■ **DATA TO PROCESS**
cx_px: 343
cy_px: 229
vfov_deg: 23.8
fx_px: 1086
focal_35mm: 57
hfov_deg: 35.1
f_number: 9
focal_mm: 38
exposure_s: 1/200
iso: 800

==

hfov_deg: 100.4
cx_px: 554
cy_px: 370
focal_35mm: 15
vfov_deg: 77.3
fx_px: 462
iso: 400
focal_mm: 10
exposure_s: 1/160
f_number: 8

■ **DIRECTIONS**
In the listing above, find the line with "hfov_deg: 100.4" and the line with "f_number: 8"; output exactly those lines and all lines between them.

■ **SOLVED PROBLEM**
hfov_deg: 100.4
cx_px: 554
cy_px: 370
focal_35mm: 15
vfov_deg: 77.3
fx_px: 462
iso: 400
focal_mm: 10
exposure_s: 1/160
f_number: 8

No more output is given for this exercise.